SEMARANG, iNewsPurwokerto.id - Kisah perburuan gembong Partai Komunis Indonesia (PKI), DN Aidit dari pelariannya di Kota Semarang, Jawa Tengah pernah dikisahkan oleh pensiunan Kapten Polisi Militer. Sanjoto (92), masih mengingat betul upaya memburu DN Aidit pasca meletusnya Gerakan 30 September 1965 atau yang dikenal dengan sebutan G30S PKI.
Ketika itu, Sanjoto ditugasi Pangdam Diponegoro. Meski usianya tak lagi muda, namun ia bisa menceritakan secara detail pengalamannya menyisir jejak DN Aidit yang ketika itu tengah dalam pelarian.

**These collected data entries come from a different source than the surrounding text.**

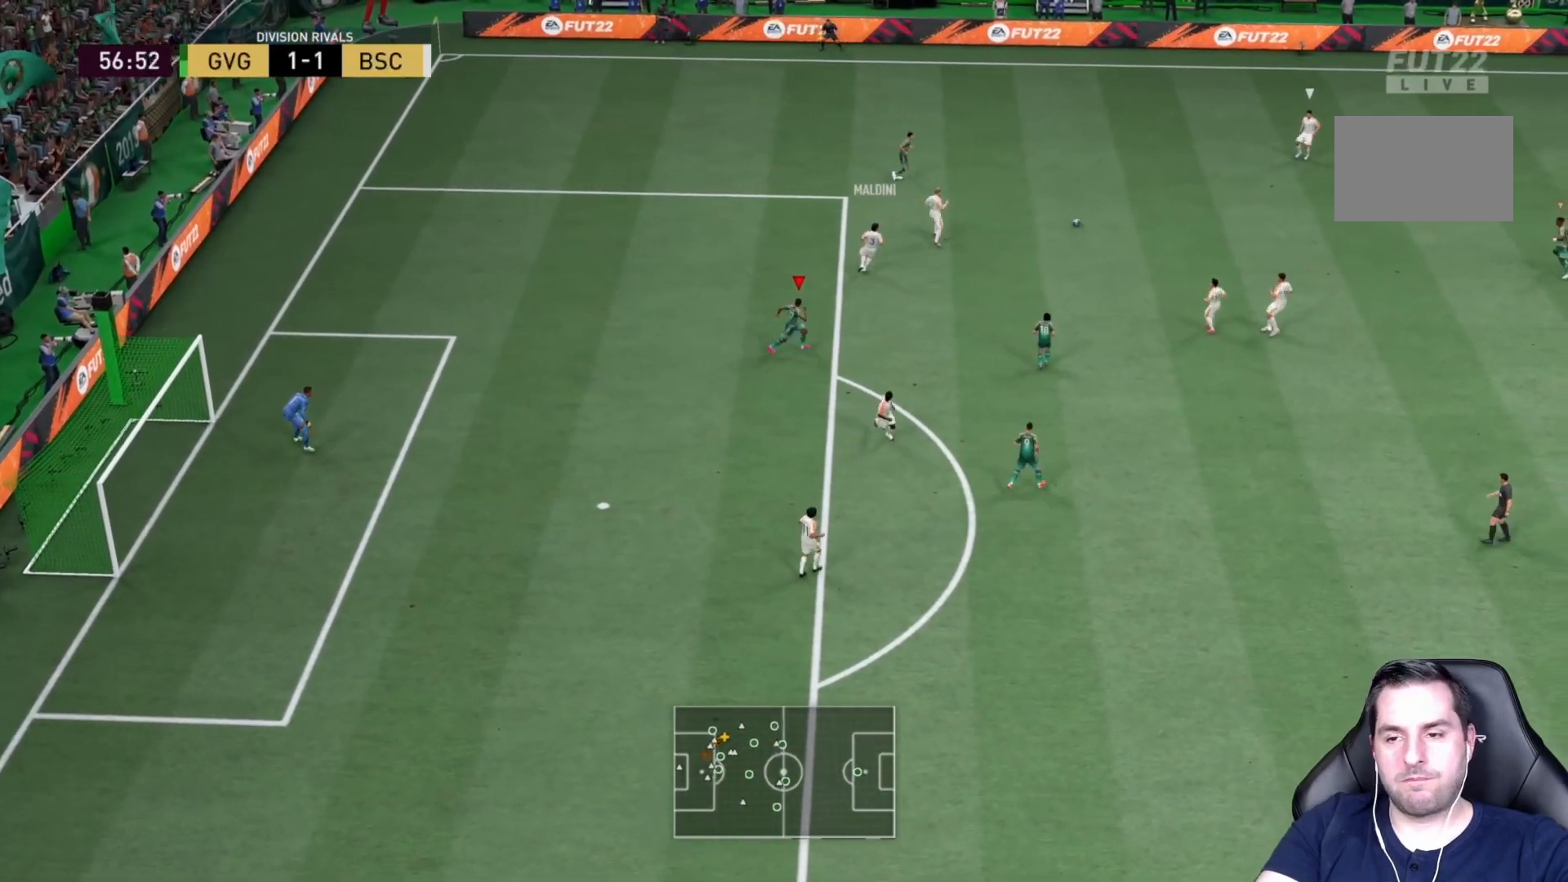
{"buttons": [], "left_stick": "up-left", "right_stick": "center", "events": [[33, "left_stick", "up-right"], [67, "L1", "down"], [167, "left_stick", "up"], [200, "L1", "up"], [217, "R2", "up"], [267, "left_stick", "up-left"]]}
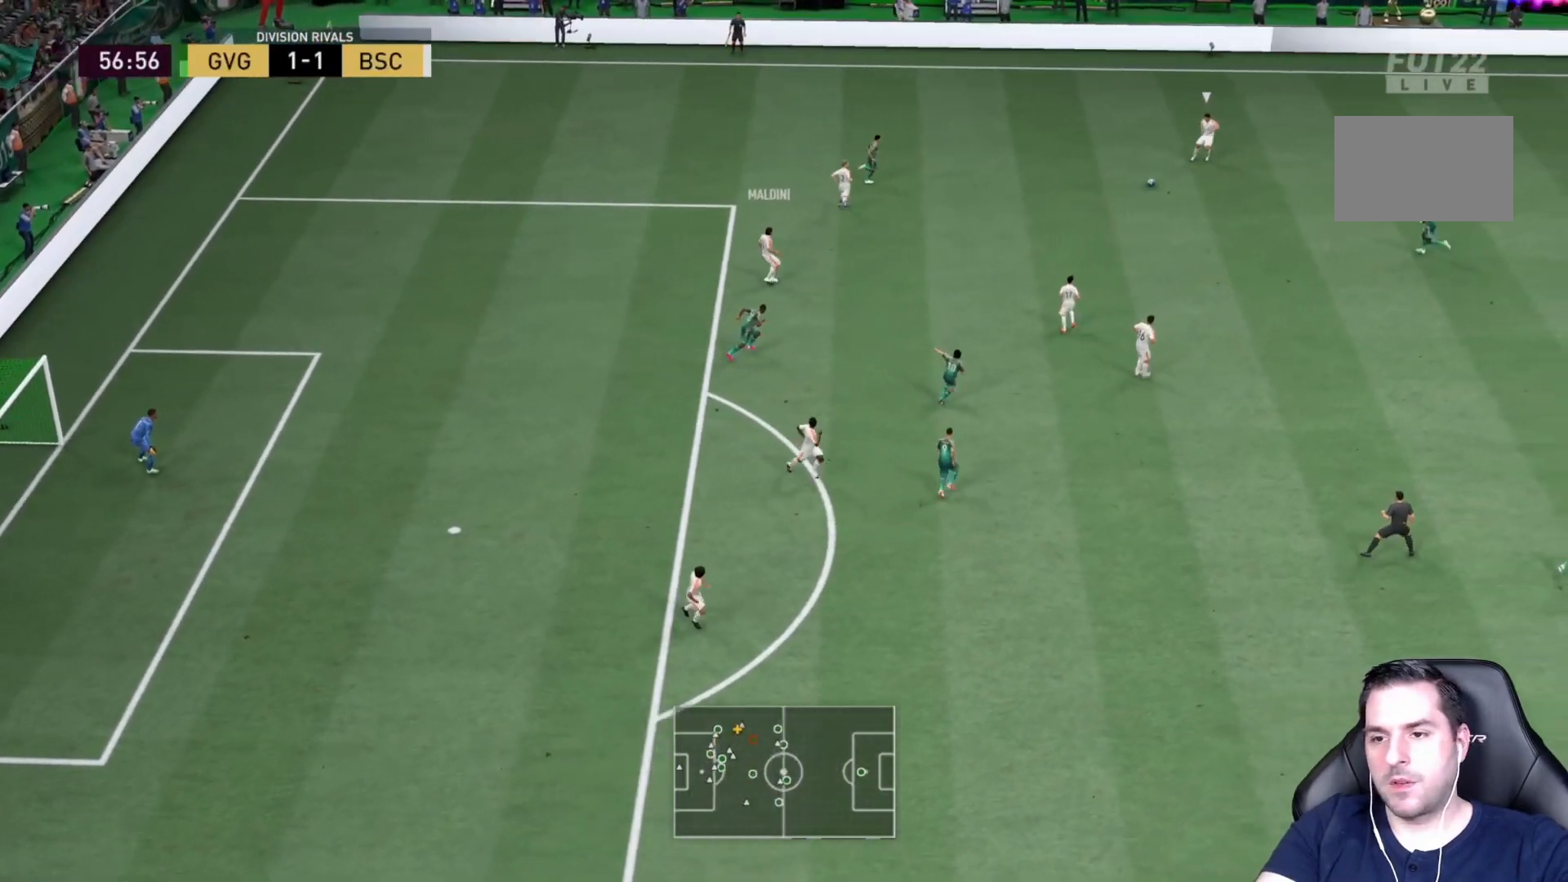
{"buttons": ["R2"], "left_stick": "up", "right_stick": "center", "events": [[233, "R2", "down"], [417, "left_stick", "up"]]}
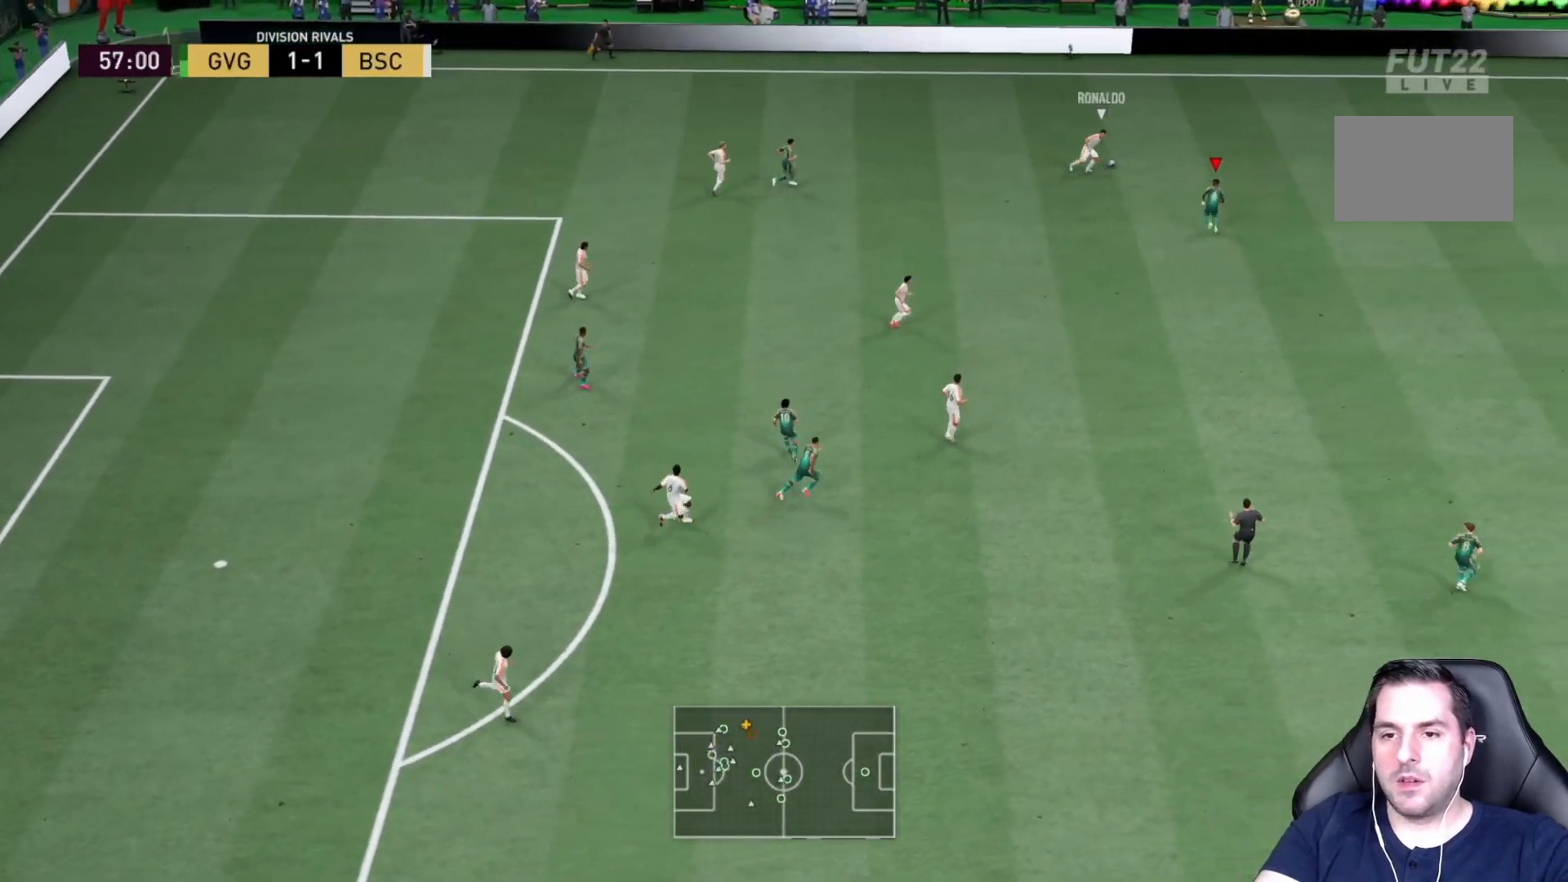
{"buttons": ["R2"], "left_stick": "up-right", "right_stick": "center", "events": [[50, "L2", "down"], [317, "left_stick", "up-right"], [467, "L2", "up"]]}
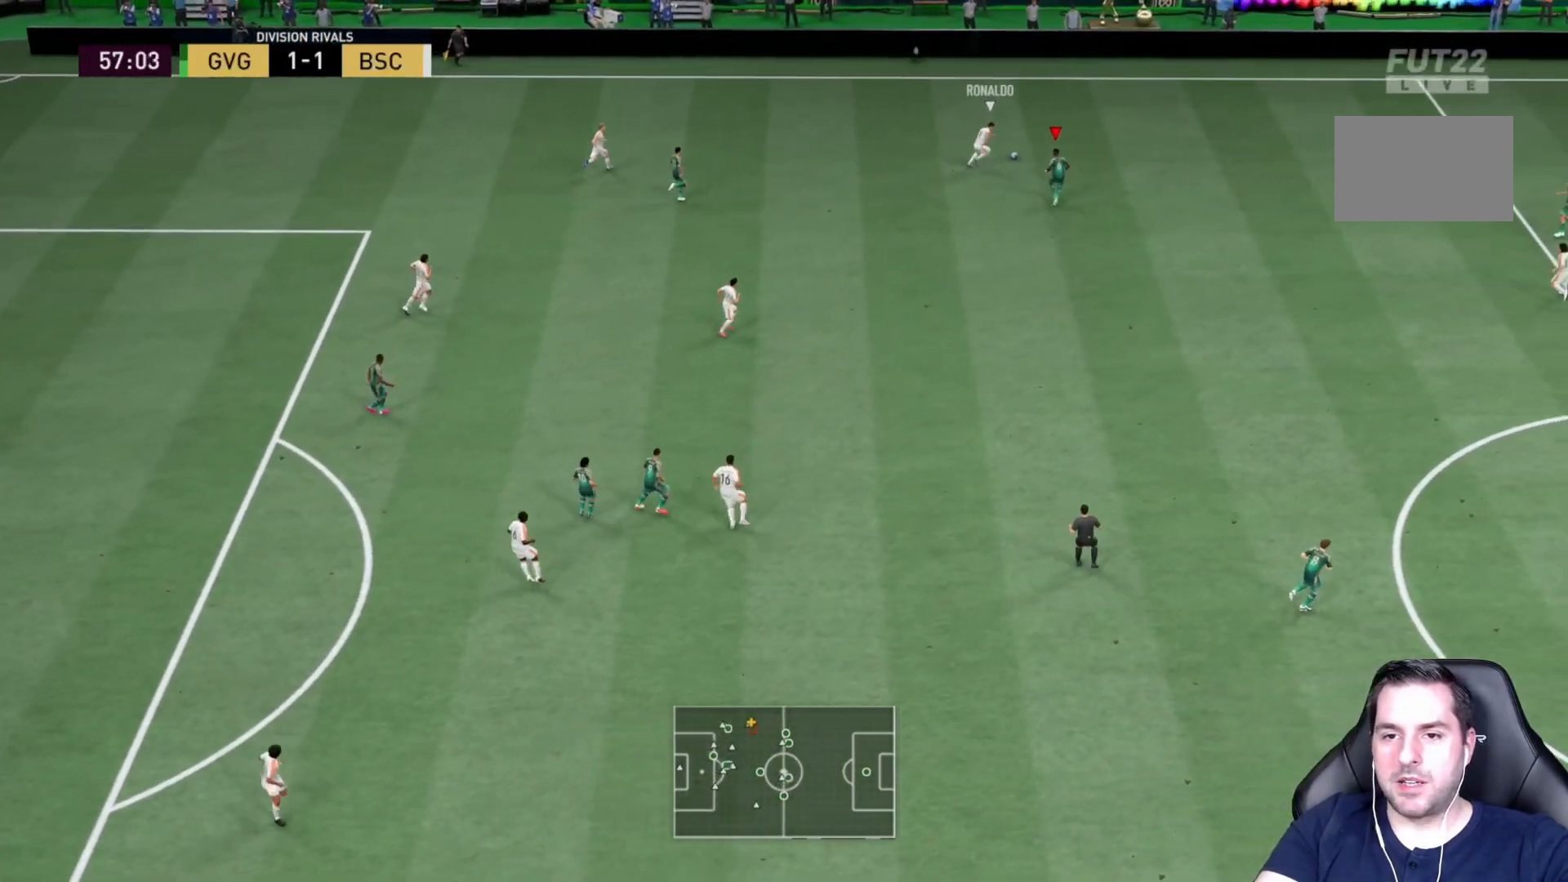
{"buttons": ["R2"], "left_stick": "up-right", "right_stick": "center", "events": []}
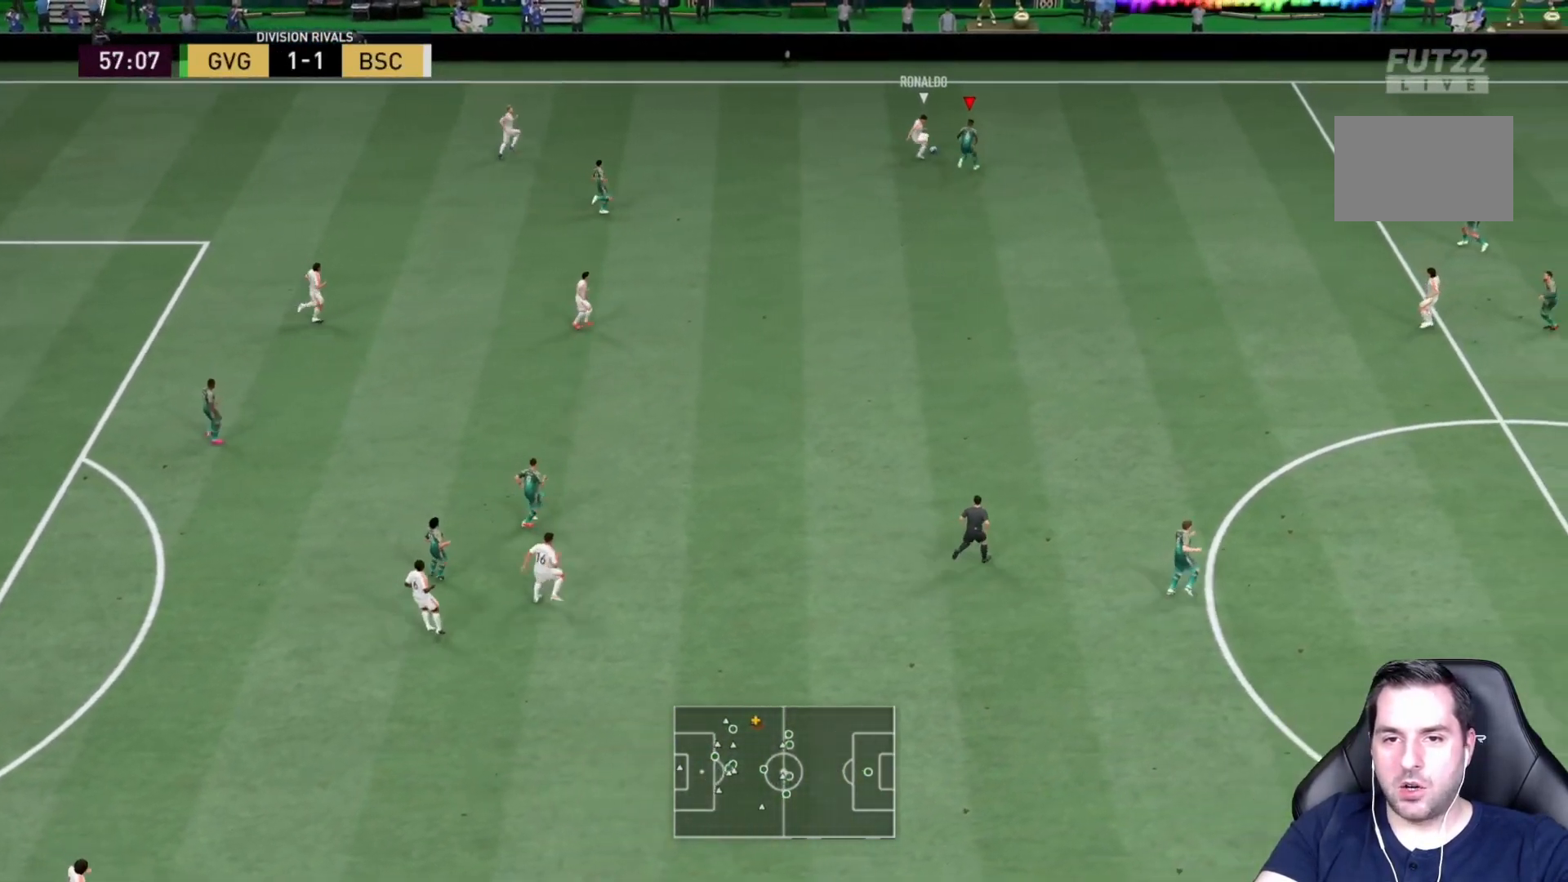
{"buttons": ["L2", "R2"], "left_stick": "down-right", "right_stick": "center", "events": [[367, "R2", "up"], [367, "left_stick", "down-right"], [400, "L2", "down"], [500, "R2", "down"]]}
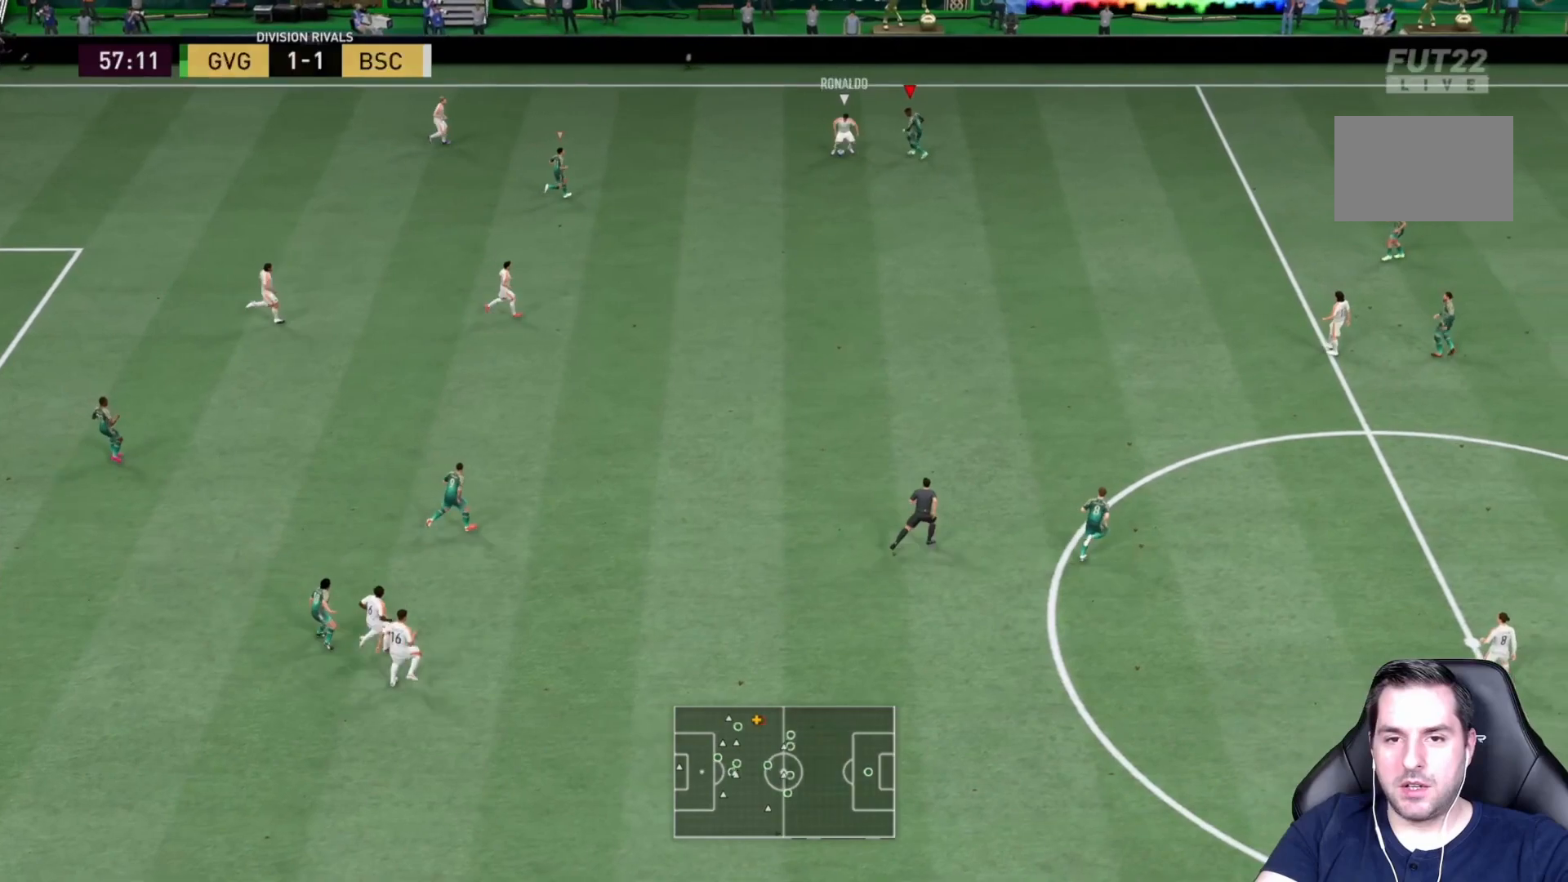
{"buttons": ["L2", "R2"], "left_stick": "down", "right_stick": "center", "events": [[167, "left_stick", "down"]]}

Saat itu, Kapten (Purn) CPM Sanjoto masih berpangkat Peltu. Seminggu setelah peristiwa G30S PKI, Peltu Sanjoto mendapat pemberitahuan dari pusat bahwa yang mengendalikan G30S itu adalah PKI.
“Atas perintah panglima (Kodam IV/Diponegoro saat itu) sama komandan saya (Kolonel Sumaedi) diperintahkan regu saya dan pimpinan saya mampir ke Kodim Semarang. Namun saat itu Komandan Kodim yang baru tak ada, yang ada kepala stafnya namanya Mayor Riyadi,” kenang veteran perang kemerdekaan ini.
“Loh ada apa pak, saya itu diperintahkan sama komandan saya mencari rumah di Peterongan yang digunakan transit DN Aidit cs dari Jakarta. Wah kebetulan itu depan rumah saya banyak kendaraan. Saya lari ke sini sama pak Wiradi (almarhum) di situ bendera-bendera PKI itu banyak. Dari sejumlah tetangga bilang kalau 2 jam lalu sudah berangkat (melarikan diri). Waduh ketinggalan,” ungkap Sanjoto yang saat itu menjabat sebagai anggota Intel Pomdam.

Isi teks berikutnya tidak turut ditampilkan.